以下,术语“第一”、“第二”仅用于描述目的,而不能理解为指示或暗示相对重要性或者隐含指明所指示的技术特征的数量。由此,限定有“第一”、“第二”的特征可以明示或者隐含地包括一个或者更多个该特征。在本公开实施例的描述中,除非另有说明,“多个”的含义是两个或两个以上。
“A、B和C中的至少一个”与“A、B或C中的至少一个”具有相同含义,均包括以下A、B和C的组合:仅A,仅B,仅C,A和B的组合,A和C的组合,B和C的组合,及A、B和C的组合。
“A和/或B”,包括以下三种组合:仅A,仅B,及A和B的组合。
本文中“适用于”或“被配置为”的使用意味着开放和包容性的语言,其不排除适用于或被配置为执行额外任务或步骤的设备。
另外,“基于”的使用意味着开放和包容性,因为“基于”一个或多个所述条件或值的过程、步骤、计算或其他动作在实践中可以基于额外条件或超出所述的值。
如本文所使用的那样,“约”、“大致”或“近似”包括所阐述的值以及处于特定值的可接受偏差范围内的平均值,其中所述可接受偏差范围如由本领域普通技术人员考虑到正在讨论的测量以及与特定量的测量相关的误差(即,测量系统的局限性)所确定。
如本文所使用的那样,术语“DNA”是脱氧核糖核酸(DeoxyriboNucleic Acid)的简称。DNA是存在于生物细胞的遗传信息载体,在体内的作用主要是引导RNA和蛋白质的合成。DNA是由脱氧核苷酸组成的大分子聚合物,脱氧核苷酸由磷酸、脱氧核糖和碱基构成;其中,碱基主要有4种,即A(腺嘌呤)、G(鸟嘌呤)、C(胞嘧啶)和T(胸腺嘧啶)。
如本文所使用的那样,术语“RNA”是核糖核酸(Ribonucleic Acid)的简称。RNA是存在于生物细胞以及部分病毒、类病毒中的遗传信息载体,在体内的作用主要是引导蛋白质的合成。RNA是由核糖核苷酸组成的大分子聚合物,核糖核苷酸由磷酸、核糖和碱基构成;其中,碱基主要有4种,即A(腺嘌呤)、G(鸟嘌呤)、C(胞嘧啶)和U(尿嘧啶)。
传统的DNA文库制备通常是对双链DNA进行的。包括以下步骤:1、DNA片段化。2、末端修复加“A”。3、双链接头连接。4、连接产物扩增富集形成文库。其中双链接头只适用于双链DNA。
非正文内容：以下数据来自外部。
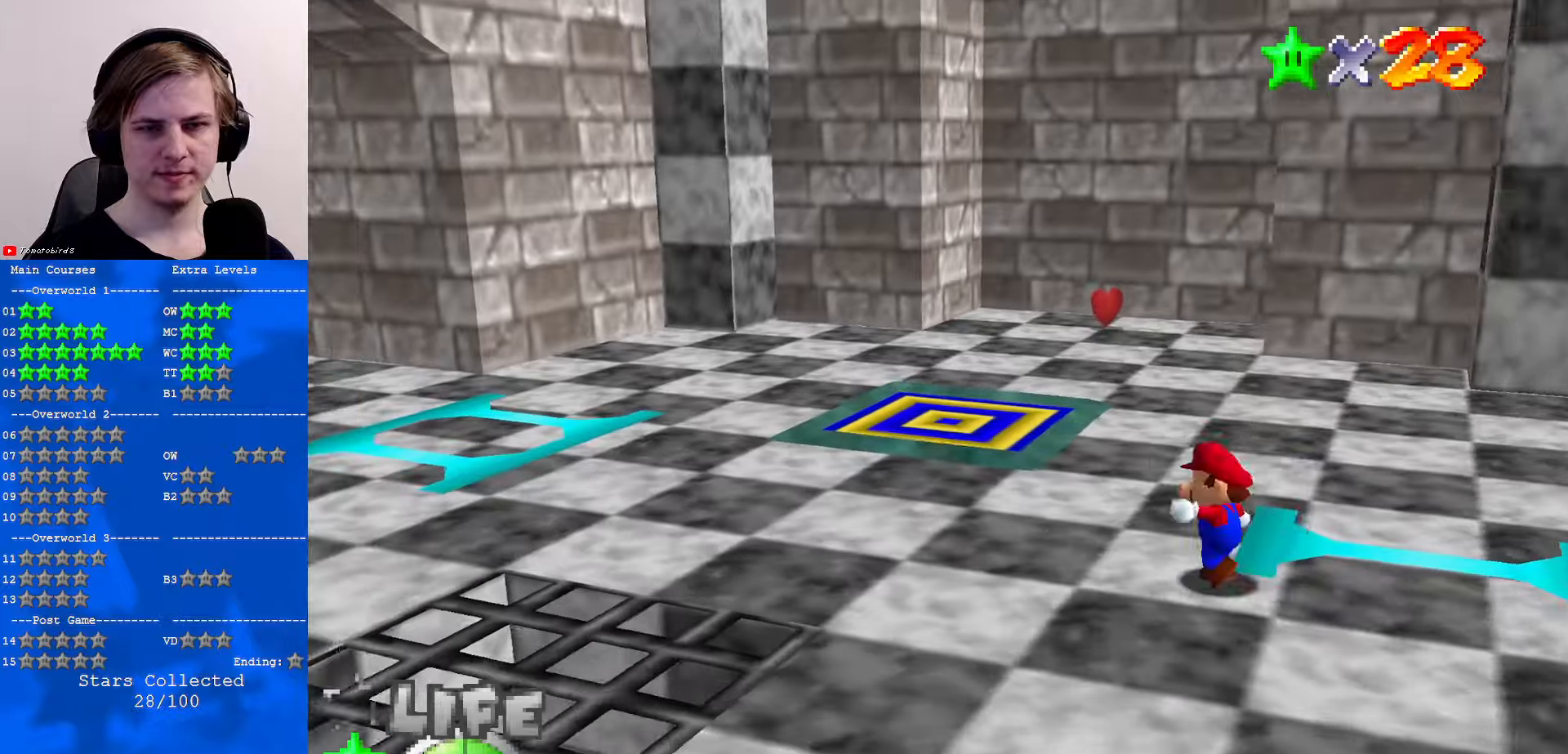
{"buttons": [], "left_stick": "up", "events": [[200, "left_stick", "up"]]}
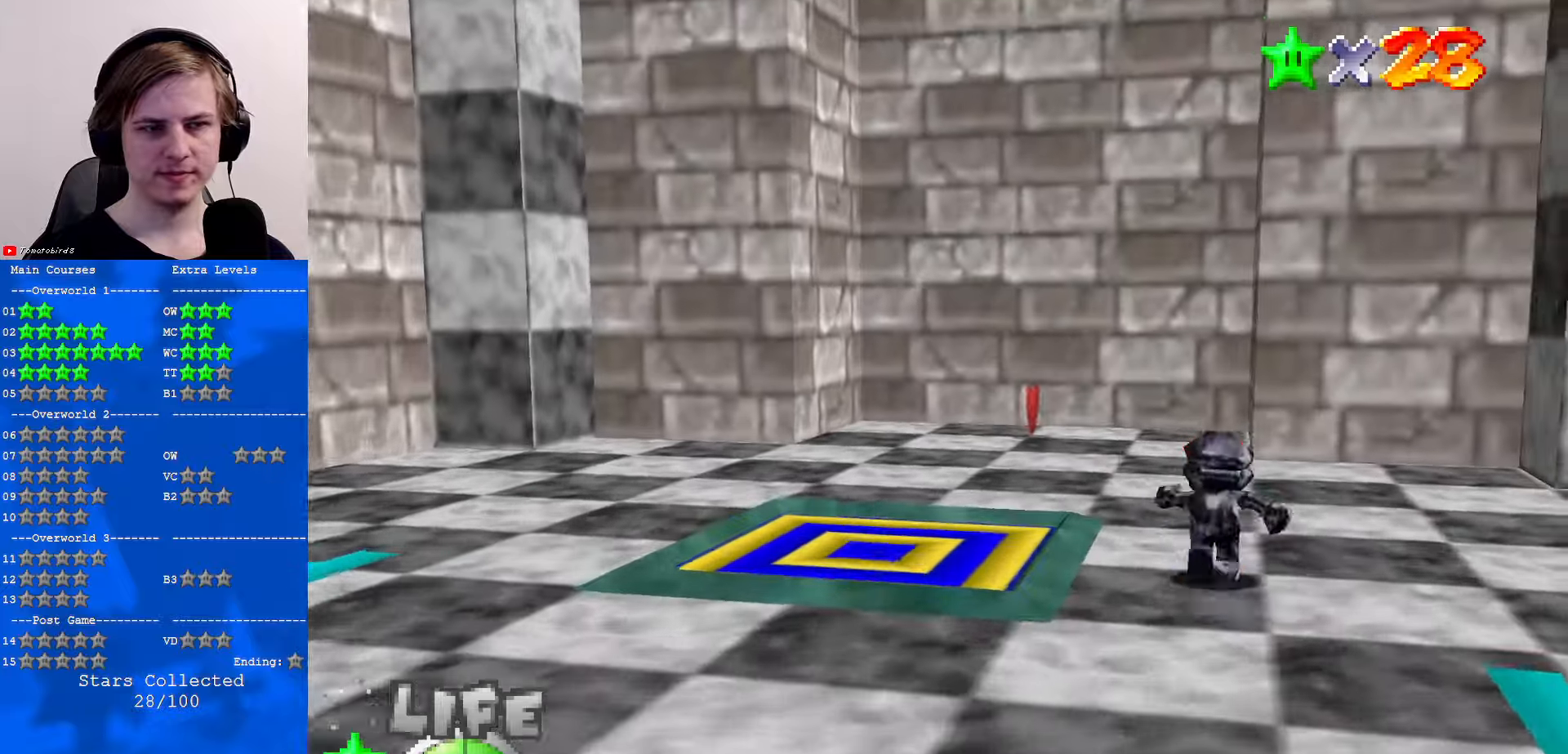
{"buttons": [], "left_stick": "up", "events": []}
在一些严重降解的DNA样本中,DNA常以单链和双链混合形式存在,并且部分双链DNA还存在一条链断裂,间断性缺失等问题。如细胞外循环DNA样本,或者如福尔马林固定和石蜡包埋的生物组织样本、法医样本和古生物化石提取的DNA样本等。对于单链DNA或者断裂间断性缺失的双链DNA,若采用传统双链建库的策略,均会造成单链DNA的丢失,导致后续检测假阴性、灵敏度降低等问题。尤其像DNA甲基化测序领域,DNA经亚硫酸处理后,导致DNA模板断裂,并且会形成大量的单链DNA,若采用传统双链建库的方法,则大量的单链DNA丢失会严重影响后续CpG位点的检测灵敏度。单链建库方法,其接头完全适用于单链DNA,可完全保证单链DNA有效的形成文库进行后续的测序等实验,保证了样本不丢失的问题。所以单链DNA建库非常适用于ctDNA甲基化测序领域。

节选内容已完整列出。